We named the bull Scragg because of his guttural roar. He had no whistle at all, just a growling scream that said, “I’m the baddest dude on this mountain”. I didn’t expect it, but I could hear him crashing through the trees towards me. Whatever came out of my bugle in elk talk had him in a rage and somebody was going to get a whooping! As he broke through the trees it was a sight I’ll never forget. He was a massive six-by-six whose dark rack sported beautiful ivory points. Frankly, the moment was unsettling. It was the first bull I ever called in fighting mad. As I tried to hide behind a three-foot-tall juniper, I wasn’t sure who was hunting who. Estimating the shot at 40 yards, when I brought the cross-hair sight up on his shadowed body the pins just disappeared. I shot two arrows before he’d had enough. Neither connected.

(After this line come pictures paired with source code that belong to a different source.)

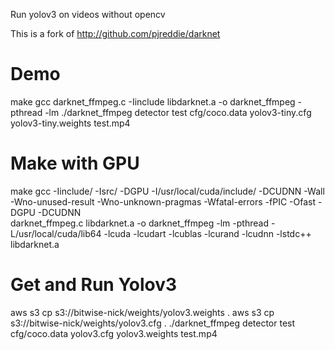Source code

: Run yolov3 on videos without opencv

This is a fork of http://github.com/pjreddie/darknet

# Demo

make
gcc darknet_ffmpeg.c -Iinclude libdarknet.a -o darknet_ffmpeg -pthread -lm
./darknet_ffmpeg detector test cfg/coco.data yolov3-tiny.cfg yolov3-tiny.weights test.mp4


# Make with GPU

make
gcc -Iinclude/ -Isrc/ -DGPU -I/usr/local/cuda/include/ -DCUDNN  -Wall -Wno-unused-result -Wno-unknown-pragmas -Wfatal-errors -fPIC -Ofast -DGPU -DCUDNN \
darknet_ffmpeg.c libdarknet.a -o darknet_ffmpeg -lm -pthread  -L/usr/local/cuda/lib64 -lcuda -lcudart -lcublas -lcurand -lcudnn -lstdc++  libdarknet.a


# Get and Run Yolov3

aws s3 cp s3://bitwise-nick/weights/yolov3.weights .
aws s3 cp s3://bitwise-nick/weights/yolov3.cfg .
./darknet_ffmpeg detector test cfg/coco.data yolov3.cfg yolov3.weights test.mp4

The next shot was a truly close encounter. Cow calls brought in a spike bull to 5 yards when he smelled me and bounded off. I made a quick bugle to pretend I was a bull who ran him off. It was quickly answered by a bugle. A couple of cow calls and the bull was headed my way. He was coming up the mountain the same way the spike had come. The previous day I had scolded my Dad for drawing to early and spooking a bull. All I was thinking was draw at the right time. As the bull walked by at six yards and was about to walk out of sight I realized that I had certainly hadn’t. I started the draw and the bull jumped two yards and stopped broadside. Somewhere between trying to find the peep sight and the cross hair sight the release went off and I watched the arrow fly over his back. I thought I might have killed him when I threw the bow down the mountain after him.

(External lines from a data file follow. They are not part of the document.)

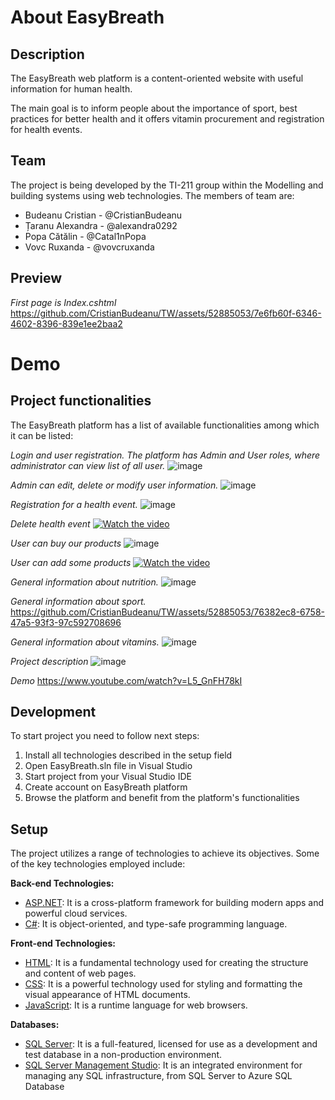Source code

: # About EasyBreath
## Description
The EasyBreath web platform is a content-oriented website with useful information for human health. 

The main goal is to inform people about the importance of sport, best practices for better health and it offers vitamin procurement and registration for health events.

## Team
The project is being developed by the TI-211 group within the Modelling and building systems using web technologies. 
The members of team are: 
- Budeanu Cristian - @CristianBudeanu
- Țaranu Alexandra - @alexandra0292
- Popa Cătălin - @Catal1nPopa
- Vovc Ruxanda - @vovcruxanda

## Preview
*First page is Index.cshtml* 
https://github.com/CristianBudeanu/TW/assets/52885053/7e6fb60f-6346-4602-8396-839e1ee2baa2

# Demo
## Project functionalities
The EasyBreath platform has a list of available functionalities among which it can be listed:

*Login and user registration. The platform has Admin and User roles, where administrator can view list of all user.* 
![image](https://github.com/CristianBudeanu/TW/assets/52885053/85843ca4-5141-477c-b528-700ad0f4dc55)

*Admin can edit, delete or modify user information.*
![image](https://github.com/CristianBudeanu/TW/assets/52885053/7e3ce6fc-94ee-49e3-b797-d902d193b77a)

*Registration for a health event.*
![image](https://github.com/CristianBudeanu/TW/assets/52885053/cc6f36f1-1a0d-4676-8cfd-f84eb18a7397)

*Delete health event*
[![Watch the video](https://github.com/CristianBudeanu/TW/assets/52885053/679dca45-695c-4379-84a3-1a86187207aa)](https://github.com/CristianBudeanu/TW/assets/52885053/87bf80db-6101-4bfe-8fa7-001a538aed3a)

*User can buy our products*
![image](https://github.com/CristianBudeanu/TW/assets/52885053/834729db-28d1-4e11-8962-e80f7eaa68d6)

*User can add some products*
[![Watch the video](https://github.com/CristianBudeanu/TW/assets/52885053/23331475-3b03-44cb-8fb4-9f1b64ccca0e)](https://github.com/CristianBudeanu/TW/assets/52885053/e9029362-6358-44c5-8d8e-4f21fb628121)

*General information about nutrition.*
![image](https://github.com/CristianBudeanu/TW/assets/52885053/df57e495-b638-4fb9-a6c4-8a9595fe8ba4)

*General information about sport.*
https://github.com/CristianBudeanu/TW/assets/52885053/76382ec8-6758-47a5-93f3-97c592708696

*General information about vitamins.*
![image](https://github.com/CristianBudeanu/TW/assets/52885053/d0d7ab5a-7c3f-47cc-9e51-3bbd44c994b1)

*Project description*
![image](https://github.com/CristianBudeanu/TW/assets/52885053/2819dcc7-07c3-4ee5-81b8-485d836c7e3b)

*Demo*
https://www.youtube.com/watch?v=L5_GnFH78kI

## Development
To start project you need to follow next steps:
1. Install all technologies described in the setup field
2. Open EasyBreath.sln file in Visual Studio
2. Start project from your Visual Studio IDE
3. Create account on EasyBreath platform
4. Browse the platform and benefit from the platform's functionalities

## Setup
The project utilizes a range of technologies to achieve its objectives. Some of the key technologies employed include:

**Back-end Technologies:**
- [ASP.NET](https://dotnet.microsoft.com/en-us/learn/aspnet/hello-world-tutorial/install): It is a cross-platform framework for building modern apps and powerful cloud services.
- [C#](https://learn.microsoft.com/en-us/dotnet/csharp/tour-of-csharp/): It is object-oriented, and type-safe programming language.

**Front-end Technologies:**
- [HTML](https://recruitinginnovation.com/front-end-technologies/): It is a fundamental technology used for creating the structure and content of web pages.
- [CSS](https://recruitinginnovation.com/front-end-technologies/):  It is a powerful technology used for styling and formatting the visual appearance of HTML documents. 
- [JavaScript](https://recruitinginnovation.com/front-end-technologies/): It is a runtime language for web browsers. 

**Databases:**
- [SQL Server](https://www.microsoft.com/en-us/sql-server/sql-server-downloads): It is a full-featured, licensed for use as a development and test database in a non-production environment.
- [SQL Server Management Studio](https://learn.microsoft.com/en-us/sql/ssms/download-sql-server-management-studio-ssms?view=sql-server-ver16): It is an integrated environment for managing any SQL infrastructure, from SQL Server to Azure SQL Database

That compound did not end up in the closet, frankly I can’t remember what ever happened to it. I just couldn’t help but think back to a more simplistic time when I would just focus on the spot and the recurve put the arrow there. I’ve hunted with traditional bows ever since. Prior to this year my greatest hunt ever was calling in and taking a bull with my recurve bow and lodgepole pine arrows, with my 80-year-old father sitting beside me. It was 30 years after Dad I first took to the mountains bow hunting for elk. The area was new to us that year and Dad was hunting with a cow muzzle loader tag. Dad, my son and I sat on the mountain thanking God for the opportunity to be together and share this hunt. Dad looked at me and said, “next year I’m bow hunting”. And at 81 he did.

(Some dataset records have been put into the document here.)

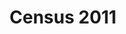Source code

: ---
schema: default
title: Census 2011
organization: Lewisham council
notes: Historical census data by 2022 ward
resources:
  - name: Country of birth
    url: >-
      https://github.com/lb-lewisham/open-data-lewisham/raw/gh-pages/_datasets/data/census-2011/country_of_birth/lbl_country_of_birth_wd22.csv
    format: csv
  - name: Educational attainment
    url: >-
      https://github.com/lb-lewisham/open-data-lewisham/raw/gh-pages/_datasets/data/census-2011/educational_attainment/lbl_educational_attainment_wd22.csv
    format: csv
  - name: Economic activity groups
    url: >-
      https://github.com/lb-lewisham/open-data-lewisham/raw/gh-pages/_datasets/data/census-2011/economic-activity/lbl_economic_activity_groups_wd22.csv
    format: csv
  - name: Economic activity types
    url: >-
      https://github.com/lb-lewisham/open-data-lewisham/raw/gh-pages/_datasets/data/census-2011/economic-activity/lbl_economic_activity_wd22.csv
    format: csv
  - name: Economic activity hours worked
    url: >-
      https://github.com/lb-lewisham/open-data-lewisham/raw/gh-pages/_datasets/data/census-2011/economic-activity/lbl_hours_worked_wd22.csv
    format: csv
  - name: Economic activity occupation
    url: >-
      https://github.com/lb-lewisham/open-data-lewisham/raw/gh-pages/_datasets/data/census-2011/economic-activity/lbl_occupation_wd22.csv
    format: csv
  - name: Economic activity occupation minor groups
    url: >-
      https://github.com/lb-lewisham/open-data-lewisham/raw/gh-pages/_datasets/data/census-2011/economic-activity/lbl_occupation_minor_groups_wd22.csv
    format: csv
  - name: Ethnicity
    url: >-
      https://github.com/lb-lewisham/open-data-lewisham/raw/gh-pages/_datasets/data/census-2011/ethnicity/lbl_ethnicity_wd22.csv
    format: csv
  - name: Health and provision of unpaid care
    url: >-
      https://github.com/lb-lewisham/open-data-lewisham/raw/gh-pages/_datasets/data/census-2011/health/lbl_health_and_provision_of_unpaid_care_wd22.csv
    format: csv
  - name: Housing type
    url: >-
      https://github.com/lb-lewisham/open-data-lewisham/raw/gh-pages/_datasets/data/census-2011/housing/lbl_accommodation_type_wd22.csv
    format: csv
  - name: Housing vehicle availability
    url: >-
      https://github.com/lb-lewisham/open-data-lewisham/raw/gh-pages/_datasets/data/census-2011/housing/lbl_car_van_availability_wd22.csv
    format: csv
  - name: Housing composition
    url: >-
      https://github.com/lb-lewisham/open-data-lewisham/raw/gh-pages/_datasets/data/census-2011/housing/lbl_household_compositions_wd22.csv
    format: ''
  - name: Housing bedrooms available
    url: >-
      https://github.com/lb-lewisham/open-data-lewisham/raw/gh-pages/_datasets/data/census-2011/housing/lbl_occupancy_rating_wd22.csv
    format: csv
  - name: Housing heating
    url: >-
      https://github.com/lb-lewisham/open-data-lewisham/raw/gh-pages/_datasets/data/census-2011/housing/lbl_rooms_bedrooms_central_heating_wd22.csv
    format: csv
  - name: Housing tenure
    url: >-
      https://github.com/lb-lewisham/open-data-lewisham/raw/gh-pages/_datasets/data/census-2011/housing/lbl_tenure_households_wd22.csv
    format: csv
  - name: Language proficiency in English
    url: >-
      https://github.com/lb-lewisham/open-data-lewisham/raw/gh-pages/_datasets/data/census-2011/languages/lbl_english_proficiency_wd22.csv
    format: csv
  - name: Main language
    url: >-
      https://github.com/lb-lewisham/open-data-lewisham/raw/gh-pages/_datasets/data/census-2011/languages/lbl_main_language_detailed_wd22.csv
    format: csv
  - name: Religion
    url: >-
      https://github.com/lb-lewisham/open-data-lewisham/raw/gh-pages/_datasets/data/census-2011/religion/lbl_religion_wd22.csv
    format: csv
license: 'https://www.nationalarchives.gov.uk/doc/open-government-licence/version/3/'
category:
  - Economy
  - Education
  - Environment
  - Transportation
maintainer: Lewisham Insight
maintainer_email: insight-and-delivery@lewisham.gov.uk
---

Of all my hunting buddies, I’m the only one that shoots traditional equipment. You can imagine the fun I had ribbing my high-tech hunting buddies on that hunt. There’s just something special about shooting a bow and arrow as they were created thousands of years ago. Genesis 21:20 says: God was with the boy as he grew up. He lived in the desert and became an archer. On my office wall, I have the words of Saxon Pope who said,“The long delicious trails and mountain paths are yours. The ecstasy of cool running streams I give you freely when athirst. And last of all I leave to you the thrill of life and the joy of youth that throbs a moment in a well-bent bow, then leaps forth in the flight of an arrow.” If you’ve never tried shooting or hunting with a real bow, do it. There’s magic in it. Oh, I mentioned above that elk hunt with my father had been my best , prior to this year. I’d like to share that with you. But that’s another story.
I love that story too, and as you know I couldn’t agree more about your perspective on bows.